-------- Source extract --------

Overnight, Pittsburgh’s great expectations were dashed when Royer abruptly announced that Pittsburgh would not be allowed to reopen until November 9. Mayor Babcock was furious. He called the city solicitor and the rest of his cabinet into conference to discuss the city’s options. Emerging from the meeting, Babcock announced that Pittsburgh hereby would return to normal business. Although technically the Mayor did not have the power to rescind the state’s closure order, Babcock knew that Harrisburg relied on local authorities to enforce it. “While the state is, of course, supreme in this respect, the city will refuse to act as its police agent,” Babcock told the public. “If Dr. Royer wants to quarantine the city in punishment, he may try to do so, provided government needs do not interpose a higher power.” For all intents and purposes, Pittsburgh’s closure orders and gathering ban were over. Church and school closures were a local matter; Davis said that churches could resume services on November 3.27
There was little Royer could do. The beleaguered health commissioner was dealing with defiance in other sections of Pennsylvania as well, most notably in Lancaster. There, city officials refused to abide by Royer’s influenza bans. As a result, Royer forbade all trains from entering Lancaster, symbolically quarantining it from the rest of the nation. Pittsburgh, however, was not Lancaster. An industrial powerhouse with a large population, Royer dared not try to isolate the Steel City, especially during wartime. Instead, he issued a statement condemning the city’s actions as an invitation to lawlessness and disorder.28 Many businesses were unfazed and continued with their plans to reopen. Churches were split on whether or not to do so; Catholic clergy prepared their churches to reopen, set to open while many Protestant ministers called for harmony between state and local authorities. While the city and state fought, Davis devised a plan to reopen schools in a week, giving them time to recall teachers and prepare the buildings. It also gave parents time to obtain certificates of health for their children from physicians, as now required by Davis for readmission to school.29
Babcock did not stop there. The spirited mayor accused Royer of being drunk with power, perhaps taking a poke at the health commissioner’s concerns voiced statewide about alcohol consumption during the epidemic. Royer ignored the accusation and instructed Nelson McVicar, the state health department’s legal representative in Pittsburgh, to prosecute all defiant business owners. This legal war only lasted a day, as most theaters, movie houses, and saloons decided to remain closed while the political and legal battle was being fought between the city and the state. The few that opted to tempt fate and open were issued warrants, although a wise McVicar subsequently dropped the cases in order to reward compliance.30
Ultimately, Royer held true to his promise to lift the state-ordered bans on November 9. In Pittsburgh, Davis announced that schools could reopen on Monday, November 18 so long as students were inspected and medically cleared to return to their classrooms. Movie houses and theaters could reopen immediately provided they were clean, well ventilated, and sold only as many tickets as there were seats. Other entertainment venues, such as poolrooms, dance halls, and cabarets, could open but could not allow large crowds to gather for extended periods.31 Other than these restrictions, Pittsburgh was once again free to return to life as usual.

--------

== Exercise objective ==
Continue the account of Pittsburgh's 1918 influenza closures from its final sentence.

-------- Material supplied --------

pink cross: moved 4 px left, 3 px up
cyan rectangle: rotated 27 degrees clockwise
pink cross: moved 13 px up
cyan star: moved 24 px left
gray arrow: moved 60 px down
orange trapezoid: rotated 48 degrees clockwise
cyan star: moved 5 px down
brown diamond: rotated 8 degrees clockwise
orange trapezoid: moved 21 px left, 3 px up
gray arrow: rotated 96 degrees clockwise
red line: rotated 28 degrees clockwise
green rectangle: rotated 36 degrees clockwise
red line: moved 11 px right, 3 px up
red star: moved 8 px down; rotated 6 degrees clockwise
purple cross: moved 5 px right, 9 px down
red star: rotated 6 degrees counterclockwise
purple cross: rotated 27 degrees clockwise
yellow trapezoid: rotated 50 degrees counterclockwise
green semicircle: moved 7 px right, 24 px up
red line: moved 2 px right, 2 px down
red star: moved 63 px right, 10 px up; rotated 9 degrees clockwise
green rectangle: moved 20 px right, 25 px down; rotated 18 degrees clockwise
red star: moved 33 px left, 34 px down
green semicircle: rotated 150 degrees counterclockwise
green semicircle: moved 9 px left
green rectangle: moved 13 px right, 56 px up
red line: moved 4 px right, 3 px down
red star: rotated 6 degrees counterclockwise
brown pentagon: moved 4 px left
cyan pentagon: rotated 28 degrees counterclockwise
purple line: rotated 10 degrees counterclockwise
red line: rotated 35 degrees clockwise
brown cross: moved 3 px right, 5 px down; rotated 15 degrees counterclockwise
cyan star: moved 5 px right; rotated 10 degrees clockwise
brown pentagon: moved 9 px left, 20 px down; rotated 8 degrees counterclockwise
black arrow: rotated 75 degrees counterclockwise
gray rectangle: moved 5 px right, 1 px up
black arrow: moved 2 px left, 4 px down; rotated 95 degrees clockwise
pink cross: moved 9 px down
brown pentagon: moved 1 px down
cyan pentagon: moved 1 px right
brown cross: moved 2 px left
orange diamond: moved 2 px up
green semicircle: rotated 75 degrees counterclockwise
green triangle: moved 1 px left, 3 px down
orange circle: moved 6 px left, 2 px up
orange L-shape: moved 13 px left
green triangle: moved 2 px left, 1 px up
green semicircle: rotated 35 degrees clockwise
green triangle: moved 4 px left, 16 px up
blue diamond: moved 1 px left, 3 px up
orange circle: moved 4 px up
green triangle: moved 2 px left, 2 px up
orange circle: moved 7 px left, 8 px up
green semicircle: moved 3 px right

--------

== Exercise answer ==
Pittsburgh continued to experience cases of influenza and pneumonia throughout the rest of the winter, with a small spike in late-January 1919 that briefly concerned health officials. By the start of February, more than 25,000 Pittsburghers had contracted influenza.32 It was not until April 21, 1919 that the city celebrated its first flu-free 48-hours since the epidemic started, some seven months earlier.33
Overall, Pittsburgh experienced the worst epidemic of any major city in the United States. The average death rate for Eastern cities was 555 per 100,000. By contrast, Pittsburgh’s excess death rate was a whopping 807 per 100,000 people. The Steel City’s ordeal with influenza was even deadlier than that of Philadelphia (748) or Boston (710), two communities where influenza ran rampant in the fall of 1918. Despite advance warning and preparation, organized local leadership, and efficient allocation of resources, Pittsburgh fared horribly during the crisis.
While we know with certainty that Pittsburgh had a very poor outcome, it is difficult to explain why. Despite some grumbling, Pittsburgh officials acted on Royer’s statewide closure order very quickly, even before receiving official word. In fact, Pittsburgh’s closures came even sooner in its epidemic than did Boston’s. At the other end of the epidemic, the few days’ worth of preemptive re-openings that Mayor Babcock unilaterally implemented likely would not account for the severity of the city’s excess death rate. In addition, there is little evidence that many businesses were willing to incur the wrath of state officials by following Babcock’s lead.
There are several significant differences between Pittsburgh and either Philadelphia or Boston, however, that may account for the more severe epidemic in the Steel City. Both Philadelphia and Boston closed schools earlier in their epidemics. Pittsburgh, on the other hand, waited three weeks after implementing other closure orders to extend those closures to schools as well. As a result, Pittsburgh’s various social distancing measures were staggered, and only overlapped by two weeks. Modern epidemiological studies of the 1918 epidemic show that the early, sustained, and layered implementation of such social distancing measures had an impact on the severity of a city’s peak and overall influenza and pneumonia mortality.34 That is, it is not enough to simply utilize multiple measures; those measures should be implemented at the same time so as to create the maximum social distancing possible in a community.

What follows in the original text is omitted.